● Task objective
After finding the line with "beige backpack [675,372,763,466]" in the data below, set down exactly each line through the one with "white hard hat [313,262,391,308]", inclusive, and stop there.

-- Opening Marker --

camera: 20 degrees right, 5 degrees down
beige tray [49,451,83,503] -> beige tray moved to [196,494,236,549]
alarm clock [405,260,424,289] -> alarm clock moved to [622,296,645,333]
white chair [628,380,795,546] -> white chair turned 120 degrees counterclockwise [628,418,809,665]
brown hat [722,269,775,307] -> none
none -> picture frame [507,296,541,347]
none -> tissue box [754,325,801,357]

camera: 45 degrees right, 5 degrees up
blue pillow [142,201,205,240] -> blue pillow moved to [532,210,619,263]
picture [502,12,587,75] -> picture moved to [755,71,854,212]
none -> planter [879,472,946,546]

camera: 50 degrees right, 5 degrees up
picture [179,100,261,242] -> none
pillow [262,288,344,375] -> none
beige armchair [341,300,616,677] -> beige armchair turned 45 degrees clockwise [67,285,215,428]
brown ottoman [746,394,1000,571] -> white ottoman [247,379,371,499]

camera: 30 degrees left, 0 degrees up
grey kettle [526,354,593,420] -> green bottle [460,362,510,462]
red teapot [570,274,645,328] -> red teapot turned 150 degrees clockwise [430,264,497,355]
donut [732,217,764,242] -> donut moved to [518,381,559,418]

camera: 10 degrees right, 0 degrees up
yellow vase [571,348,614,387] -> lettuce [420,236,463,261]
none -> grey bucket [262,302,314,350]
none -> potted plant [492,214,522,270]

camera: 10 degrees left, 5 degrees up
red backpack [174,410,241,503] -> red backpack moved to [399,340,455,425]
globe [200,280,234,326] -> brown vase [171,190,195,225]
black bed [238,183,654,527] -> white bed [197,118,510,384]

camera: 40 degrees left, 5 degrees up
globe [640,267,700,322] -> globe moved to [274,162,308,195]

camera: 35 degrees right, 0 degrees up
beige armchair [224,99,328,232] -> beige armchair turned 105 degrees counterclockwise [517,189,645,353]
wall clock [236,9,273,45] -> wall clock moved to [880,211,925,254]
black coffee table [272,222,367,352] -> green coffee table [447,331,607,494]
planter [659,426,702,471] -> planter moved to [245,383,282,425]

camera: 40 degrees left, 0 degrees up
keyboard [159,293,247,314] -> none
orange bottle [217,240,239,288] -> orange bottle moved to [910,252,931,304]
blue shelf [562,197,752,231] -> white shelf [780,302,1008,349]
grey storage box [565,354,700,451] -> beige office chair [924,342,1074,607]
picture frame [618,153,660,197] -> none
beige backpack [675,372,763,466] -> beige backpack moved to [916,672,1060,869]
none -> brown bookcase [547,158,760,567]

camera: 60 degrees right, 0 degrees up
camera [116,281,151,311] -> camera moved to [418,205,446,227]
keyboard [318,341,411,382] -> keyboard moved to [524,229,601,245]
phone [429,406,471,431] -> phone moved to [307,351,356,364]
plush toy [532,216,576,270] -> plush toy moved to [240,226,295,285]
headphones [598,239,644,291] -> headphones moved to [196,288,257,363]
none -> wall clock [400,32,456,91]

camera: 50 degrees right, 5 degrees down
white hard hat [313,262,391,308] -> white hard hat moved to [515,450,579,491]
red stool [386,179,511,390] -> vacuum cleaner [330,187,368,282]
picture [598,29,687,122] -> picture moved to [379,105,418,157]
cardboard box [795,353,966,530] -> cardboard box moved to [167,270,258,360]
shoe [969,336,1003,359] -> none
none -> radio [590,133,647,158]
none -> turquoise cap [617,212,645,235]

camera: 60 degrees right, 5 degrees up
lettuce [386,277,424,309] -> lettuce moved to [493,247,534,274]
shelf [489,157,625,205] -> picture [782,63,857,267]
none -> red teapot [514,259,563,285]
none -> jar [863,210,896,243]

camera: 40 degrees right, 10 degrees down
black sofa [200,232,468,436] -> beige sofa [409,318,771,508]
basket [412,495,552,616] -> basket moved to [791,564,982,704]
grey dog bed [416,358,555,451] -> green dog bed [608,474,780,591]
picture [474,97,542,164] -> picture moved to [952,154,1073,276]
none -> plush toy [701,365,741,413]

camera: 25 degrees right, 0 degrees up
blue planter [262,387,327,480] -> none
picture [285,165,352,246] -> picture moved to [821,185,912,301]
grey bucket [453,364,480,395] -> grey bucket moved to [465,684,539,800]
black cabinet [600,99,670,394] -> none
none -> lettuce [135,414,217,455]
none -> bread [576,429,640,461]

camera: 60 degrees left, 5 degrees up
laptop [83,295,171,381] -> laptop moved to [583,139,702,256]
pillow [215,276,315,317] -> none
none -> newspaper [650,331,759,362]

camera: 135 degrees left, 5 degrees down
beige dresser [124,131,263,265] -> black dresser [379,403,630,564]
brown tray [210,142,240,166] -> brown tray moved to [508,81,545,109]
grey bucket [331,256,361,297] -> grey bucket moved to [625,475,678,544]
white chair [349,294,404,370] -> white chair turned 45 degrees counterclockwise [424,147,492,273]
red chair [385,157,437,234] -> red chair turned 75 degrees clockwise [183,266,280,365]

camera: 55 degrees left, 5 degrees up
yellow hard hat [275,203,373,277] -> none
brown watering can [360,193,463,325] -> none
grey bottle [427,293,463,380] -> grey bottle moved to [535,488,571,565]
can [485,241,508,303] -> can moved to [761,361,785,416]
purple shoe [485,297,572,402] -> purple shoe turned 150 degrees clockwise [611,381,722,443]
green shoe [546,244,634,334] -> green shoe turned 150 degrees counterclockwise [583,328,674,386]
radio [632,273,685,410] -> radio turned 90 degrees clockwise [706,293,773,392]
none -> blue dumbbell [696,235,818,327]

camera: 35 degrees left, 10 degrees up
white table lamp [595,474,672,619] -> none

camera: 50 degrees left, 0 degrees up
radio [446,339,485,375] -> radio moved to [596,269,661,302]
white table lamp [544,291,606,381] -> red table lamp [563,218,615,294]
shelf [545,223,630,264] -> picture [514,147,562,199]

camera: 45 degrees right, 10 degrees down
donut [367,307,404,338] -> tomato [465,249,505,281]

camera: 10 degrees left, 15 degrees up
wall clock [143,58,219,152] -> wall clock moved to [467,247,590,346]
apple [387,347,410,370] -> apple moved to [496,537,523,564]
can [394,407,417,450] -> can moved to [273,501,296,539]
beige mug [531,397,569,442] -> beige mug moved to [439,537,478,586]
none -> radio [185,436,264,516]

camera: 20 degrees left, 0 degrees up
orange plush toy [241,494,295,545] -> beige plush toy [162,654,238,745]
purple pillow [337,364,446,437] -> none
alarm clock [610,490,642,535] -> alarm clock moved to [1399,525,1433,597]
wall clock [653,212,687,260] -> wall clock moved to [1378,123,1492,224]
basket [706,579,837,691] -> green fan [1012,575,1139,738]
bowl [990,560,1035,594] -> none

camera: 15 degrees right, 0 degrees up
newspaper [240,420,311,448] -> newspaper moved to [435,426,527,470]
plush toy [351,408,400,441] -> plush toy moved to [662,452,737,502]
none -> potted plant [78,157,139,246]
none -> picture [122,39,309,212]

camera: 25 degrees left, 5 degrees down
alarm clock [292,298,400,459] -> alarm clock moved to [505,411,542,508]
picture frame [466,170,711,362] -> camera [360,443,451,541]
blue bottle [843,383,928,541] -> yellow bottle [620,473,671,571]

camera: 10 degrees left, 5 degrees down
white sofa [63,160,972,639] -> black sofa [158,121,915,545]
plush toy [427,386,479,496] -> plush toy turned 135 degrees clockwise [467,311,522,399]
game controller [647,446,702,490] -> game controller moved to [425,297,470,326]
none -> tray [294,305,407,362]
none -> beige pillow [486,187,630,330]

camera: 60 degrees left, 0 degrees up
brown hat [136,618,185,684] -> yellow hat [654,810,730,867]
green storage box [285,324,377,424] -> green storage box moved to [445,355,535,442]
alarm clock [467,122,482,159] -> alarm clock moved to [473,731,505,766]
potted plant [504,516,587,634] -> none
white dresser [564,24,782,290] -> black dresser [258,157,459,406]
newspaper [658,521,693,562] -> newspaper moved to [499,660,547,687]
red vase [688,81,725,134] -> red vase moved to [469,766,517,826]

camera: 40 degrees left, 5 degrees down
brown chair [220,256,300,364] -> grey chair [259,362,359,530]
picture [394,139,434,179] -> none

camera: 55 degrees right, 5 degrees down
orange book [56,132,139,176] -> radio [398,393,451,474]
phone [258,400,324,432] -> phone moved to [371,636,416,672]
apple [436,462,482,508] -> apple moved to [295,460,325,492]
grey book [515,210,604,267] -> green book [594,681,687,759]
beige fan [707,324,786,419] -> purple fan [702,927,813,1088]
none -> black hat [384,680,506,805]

-- Closing Marker --

● Answer space
beige backpack [675,372,763,466] -> beige backpack moved to [916,672,1060,869]
none -> brown bookcase [547,158,760,567]

camera: 60 degrees right, 0 degrees up
camera [116,281,151,311] -> camera moved to [418,205,446,227]
keyboard [318,341,411,382] -> keyboard moved to [524,229,601,245]
phone [429,406,471,431] -> phone moved to [307,351,356,364]
plush toy [532,216,576,270] -> plush toy moved to [240,226,295,285]
headphones [598,239,644,291] -> headphones moved to [196,288,257,363]
none -> wall clock [400,32,456,91]

camera: 50 degrees right, 5 degrees down
white hard hat [313,262,391,308] -> white hard hat moved to [515,450,579,491]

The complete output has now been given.